**AIM OF THE TASK:** Turn the lines below into a Markdown table with the columns "No." and "Line", numbering each row and skipping blank lines. Leave the pictures out of the table.

**DATA:**
▬▬▬▬▬▬

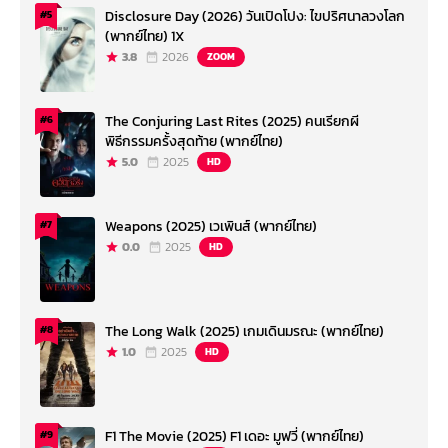
Disclosure Day (2026) วันเปิดโปง: ไขปริศนาลวงโลก
#5
(พากย์ไทย) 1X
3.8
2026
ZOOM
The Conjuring Last Rites (2025) คนเรียกผี
#6
พิธีกรรมครั้งสุดท้าย (พากย์ไทย)
5.0
2025
HD
Weapons (2025) เวเพินส์ (พากย์ไทย)
#7
0.0
2025
HD
The Long Walk (2025) เกมเดินมรณะ (พากย์ไทย)
#8
1.0
2025
HD
F1 The Movie (2025) F1 เดอะ มูฟวี่ (พากย์ไทย)
#9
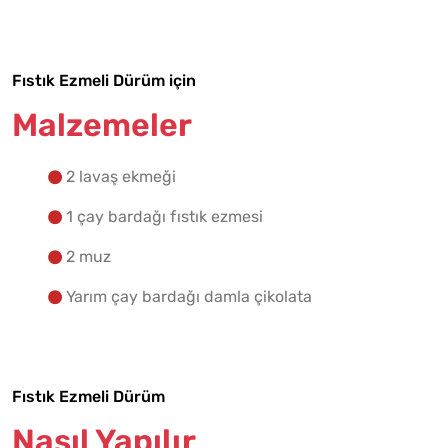
Yapılış Adımlarına Geç
Fıstık Ezmeli Dürüm için
Malzemeler
2 lavaş ekmeği
1 çay bardağı fıstık ezmesi
2 muz
Yarım çay bardağı damla çikolata
Fıstık Ezmeli Dürüm
Nasıl Yapılır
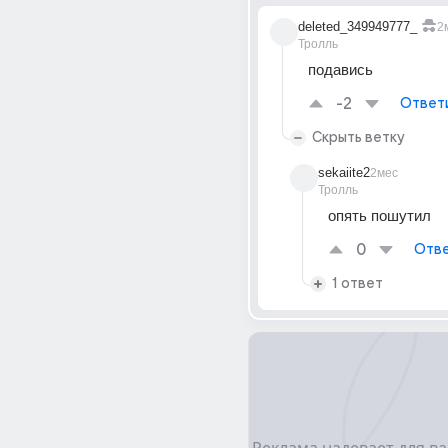
deleted_349949777_
2
Тролль
подавись
-2
Ответ
Скрыть ветку
sekaiite2
2мес
Тролль
опять пошутил 
0
Отве
1 ответ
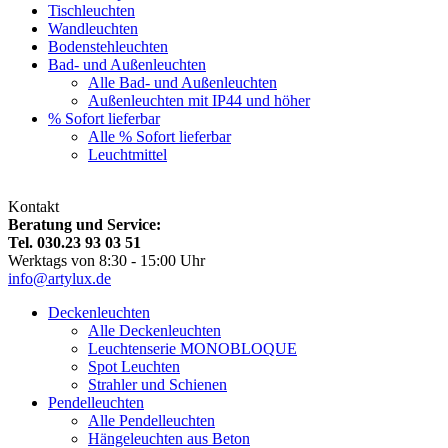
Tischleuchten
Wandleuchten
Bodenstehleuchten
Bad- und Außenleuchten
Alle Bad- und Außenleuchten
Außenleuchten mit IP44 und höher
% Sofort lieferbar
Alle % Sofort lieferbar
Leuchtmittel
Kontakt
Beratung und Service:
Tel. 030.23 93 03 51
Werktags von 8:30 - 15:00 Uhr
info@artylux.de
Deckenleuchten
Alle Deckenleuchten
Leuchtenserie MONOBLOQUE
Spot Leuchten
Strahler und Schienen
Pendelleuchten
Alle Pendelleuchten
Hängeleuchten aus Beton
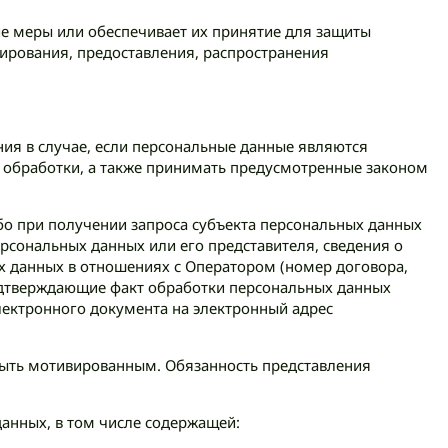
е меры или обеспечивает их принятие для защиты
ирования, предоставления, распространения
ния в случае, если персональные данные являются
обработки, а также принимать предусмотренные законом
бо при получении запроса субъекта персональных данных
рсональных данных или его представителя, сведения о
х данных в отношениях с Оператором (номер договора,
подтверждающие факт обработки персональных данных
лектронного документа на электронный адрес
 быть мотивированным. Обязанность представления
анных, в том числе содержащей:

▬▬▬▬▬▬

**RESPONSE:**
| No. | Line |
|---|---|
| 1 | Disclosure Day (2026) วันเปิดโปง: ไขปริศนาลวงโลก |
| 2 | #5 |
| 3 | (พากย์ไทย) 1X |
| 4 | 3.8 |
| 5 | 2026 |
| 6 | ZOOM |
| 7 | The Conjuring Last Rites (2025) คนเรียกผี |
| 8 | #6 |
| 9 | พิธีกรรมครั้งสุดท้าย (พากย์ไทย) |
| 10 | 5.0 |
| 11 | 2025 |
| 12 | HD |
| 13 | Weapons (2025) เวเพินส์ (พากย์ไทย) |
| 14 | #7 |
| 15 | 0.0 |
| 16 | 2025 |
| 17 | HD |
| 18 | The Long Walk (2025) เกมเดินมรณะ (พากย์ไทย) |
| 19 | #8 |
| 20 | 1.0 |
| 21 | 2025 |
| 22 | HD |
| 23 | F1 The Movie (2025) F1 เดอะ มูฟวี่ (พากย์ไทย) |
| 24 | #9 |
| 25 | Yapılış Adımlarına Geç |
| 26 | Fıstık Ezmeli Dürüm için |
| 27 | Malzemeler |
| 28 | 2 lavaş ekmeği |
| 29 | 1 çay bardağı fıstık ezmesi |
| 30 | 2 muz |
| 31 | Yarım çay bardağı damla çikolata |
| 32 | Fıstık Ezmeli Dürüm |
| 33 | Nasıl Yapılır |
| 34 | deleted_349949777_ |
| 35 | 2 |
| 36 | Тролль |
| 37 | подавись |
| 38 | -2 |
| 39 | Ответ |
| 40 | Скрыть ветку |
| 41 | sekaiite2 |
| 42 | 2мес |
| 43 | Тролль |
| 44 | опять пошутил  |
| 45 | 0 |
| 46 | Отве |
| 47 | 1 ответ |
| 48 | Tischleuchten |
| 49 | Wandleuchten |
| 50 | Bodenstehleuchten |
| 51 | Bad- und Außenleuchten |
| 52 | Alle Bad- und Außenleuchten |
| 53 | Außenleuchten mit IP44 und höher |
| 54 | % Sofort lieferbar |
| 55 | Alle % Sofort lieferbar |
| 56 | Leuchtmittel |
| 57 | Kontakt |
| 58 | Beratung und Service: |
| 59 | Tel. 030.23 93 03 51 |
| 60 | Werktags von 8:30 - 15:00 Uhr |
| 61 | info@artylux.de |
| 62 | Deckenleuchten |
| 63 | Alle Deckenleuchten |
| 64 | Leuchtenserie MONOBLOQUE |
| 65 | Spot Leuchten |
| 66 | Strahler und Schienen |
| 67 | Pendelleuchten |
| 68 | Alle Pendelleuchten |
| 69 | Hängeleuchten aus Beton |
| 70 | е меры или обеспечивает их принятие для защиты |
| 71 | ирования, предоставления, распространения |
| 72 | ния в случае, если персональные данные являются |
| 73 | обработки, а также принимать предусмотренные законом |
| 74 | бо при получении запроса субъекта персональных данных |
| 75 | рсональных данных или его представителя, сведения о |
| 76 | х данных в отношениях с Оператором (номер договора, |
| 77 | подтверждающие факт обработки персональных данных |
| 78 | лектронного документа на электронный адрес |
| 79 |  быть мотивированным. Обязанность представления |
| 80 | анных, в том числе содержащей: |